### TASK INPUTS
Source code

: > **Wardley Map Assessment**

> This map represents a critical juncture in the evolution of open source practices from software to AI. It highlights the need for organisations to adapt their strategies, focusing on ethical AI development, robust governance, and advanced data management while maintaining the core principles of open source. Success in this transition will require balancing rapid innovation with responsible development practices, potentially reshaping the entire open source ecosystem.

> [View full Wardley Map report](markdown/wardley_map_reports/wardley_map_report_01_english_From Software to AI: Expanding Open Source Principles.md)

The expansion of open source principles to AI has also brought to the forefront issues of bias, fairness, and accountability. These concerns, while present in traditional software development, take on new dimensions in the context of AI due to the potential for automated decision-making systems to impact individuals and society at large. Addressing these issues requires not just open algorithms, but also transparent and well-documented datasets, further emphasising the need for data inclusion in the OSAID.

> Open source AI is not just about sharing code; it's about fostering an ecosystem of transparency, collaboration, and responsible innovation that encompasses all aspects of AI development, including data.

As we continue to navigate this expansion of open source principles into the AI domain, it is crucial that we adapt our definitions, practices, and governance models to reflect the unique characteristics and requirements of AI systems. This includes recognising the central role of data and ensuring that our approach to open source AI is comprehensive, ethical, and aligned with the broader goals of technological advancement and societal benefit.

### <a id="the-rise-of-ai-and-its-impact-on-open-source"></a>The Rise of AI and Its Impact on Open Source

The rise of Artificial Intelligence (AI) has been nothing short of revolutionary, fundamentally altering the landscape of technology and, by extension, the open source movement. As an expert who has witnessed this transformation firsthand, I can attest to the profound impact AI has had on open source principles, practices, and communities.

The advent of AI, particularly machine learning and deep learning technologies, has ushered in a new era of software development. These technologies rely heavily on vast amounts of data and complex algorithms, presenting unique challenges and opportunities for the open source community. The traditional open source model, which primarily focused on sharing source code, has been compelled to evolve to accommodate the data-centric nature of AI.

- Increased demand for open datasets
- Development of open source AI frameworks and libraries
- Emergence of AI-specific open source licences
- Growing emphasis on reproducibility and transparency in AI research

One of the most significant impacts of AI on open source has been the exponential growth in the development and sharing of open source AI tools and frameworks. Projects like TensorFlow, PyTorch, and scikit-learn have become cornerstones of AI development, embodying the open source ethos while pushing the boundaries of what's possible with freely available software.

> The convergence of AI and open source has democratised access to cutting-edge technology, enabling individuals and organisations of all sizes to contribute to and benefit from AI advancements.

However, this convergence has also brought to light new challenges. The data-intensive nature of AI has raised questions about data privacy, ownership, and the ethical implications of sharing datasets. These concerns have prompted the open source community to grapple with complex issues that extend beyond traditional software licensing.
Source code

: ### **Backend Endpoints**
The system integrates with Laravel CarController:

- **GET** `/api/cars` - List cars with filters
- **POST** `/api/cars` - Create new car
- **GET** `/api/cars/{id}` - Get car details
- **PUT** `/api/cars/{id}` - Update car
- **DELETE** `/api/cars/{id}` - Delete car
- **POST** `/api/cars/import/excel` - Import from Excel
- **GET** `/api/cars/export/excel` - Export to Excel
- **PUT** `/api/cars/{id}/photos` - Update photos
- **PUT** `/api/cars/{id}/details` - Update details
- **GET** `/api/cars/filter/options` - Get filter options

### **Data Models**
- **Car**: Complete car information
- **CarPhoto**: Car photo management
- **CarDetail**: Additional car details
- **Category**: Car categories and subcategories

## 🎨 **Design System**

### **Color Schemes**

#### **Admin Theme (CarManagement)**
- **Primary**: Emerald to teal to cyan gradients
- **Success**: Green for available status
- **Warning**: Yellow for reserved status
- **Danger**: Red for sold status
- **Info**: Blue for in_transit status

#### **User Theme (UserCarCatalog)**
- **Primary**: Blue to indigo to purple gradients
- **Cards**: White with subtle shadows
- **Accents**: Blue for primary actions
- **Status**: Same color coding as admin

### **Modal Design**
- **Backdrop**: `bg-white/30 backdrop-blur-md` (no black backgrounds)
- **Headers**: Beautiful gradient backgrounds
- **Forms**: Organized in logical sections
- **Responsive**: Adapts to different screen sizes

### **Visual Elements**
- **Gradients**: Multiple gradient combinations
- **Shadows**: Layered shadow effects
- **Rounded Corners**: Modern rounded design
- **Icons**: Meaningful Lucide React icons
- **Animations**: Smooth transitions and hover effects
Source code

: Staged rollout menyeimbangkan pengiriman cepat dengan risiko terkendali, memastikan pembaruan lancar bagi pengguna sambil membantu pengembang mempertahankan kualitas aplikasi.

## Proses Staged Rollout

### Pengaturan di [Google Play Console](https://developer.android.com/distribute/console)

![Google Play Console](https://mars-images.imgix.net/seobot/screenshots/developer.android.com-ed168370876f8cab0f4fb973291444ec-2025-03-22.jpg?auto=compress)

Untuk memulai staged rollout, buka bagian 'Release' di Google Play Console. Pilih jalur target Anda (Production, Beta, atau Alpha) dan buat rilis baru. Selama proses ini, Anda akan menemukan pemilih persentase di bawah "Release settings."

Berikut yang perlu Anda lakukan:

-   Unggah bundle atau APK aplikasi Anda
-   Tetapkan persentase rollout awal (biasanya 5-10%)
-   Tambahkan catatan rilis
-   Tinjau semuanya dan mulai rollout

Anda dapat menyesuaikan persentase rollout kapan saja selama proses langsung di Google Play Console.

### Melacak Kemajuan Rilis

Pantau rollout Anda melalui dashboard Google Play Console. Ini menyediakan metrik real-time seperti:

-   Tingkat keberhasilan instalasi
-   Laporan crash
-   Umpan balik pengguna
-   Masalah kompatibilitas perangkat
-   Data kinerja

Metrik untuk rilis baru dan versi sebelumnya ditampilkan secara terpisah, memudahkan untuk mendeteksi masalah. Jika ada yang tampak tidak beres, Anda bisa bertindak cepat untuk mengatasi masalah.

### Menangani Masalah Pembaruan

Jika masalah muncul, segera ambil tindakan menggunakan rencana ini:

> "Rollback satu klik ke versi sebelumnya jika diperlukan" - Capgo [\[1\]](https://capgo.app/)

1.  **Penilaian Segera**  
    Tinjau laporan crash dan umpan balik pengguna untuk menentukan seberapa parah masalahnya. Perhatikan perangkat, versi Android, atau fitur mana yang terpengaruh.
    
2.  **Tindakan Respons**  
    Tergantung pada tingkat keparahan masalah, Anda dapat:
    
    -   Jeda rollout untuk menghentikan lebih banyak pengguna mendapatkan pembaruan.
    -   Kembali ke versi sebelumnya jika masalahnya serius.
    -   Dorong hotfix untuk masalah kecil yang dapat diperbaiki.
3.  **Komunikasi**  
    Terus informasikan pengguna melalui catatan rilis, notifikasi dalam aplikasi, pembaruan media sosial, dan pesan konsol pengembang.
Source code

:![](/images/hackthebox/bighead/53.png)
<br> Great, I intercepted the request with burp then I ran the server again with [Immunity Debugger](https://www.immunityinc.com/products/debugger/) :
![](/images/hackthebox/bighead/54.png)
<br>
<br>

### WORK REQUIRED
What is needed is a single number: how many lines of the data contain the word "responsible".

### ANSWER SECTION
2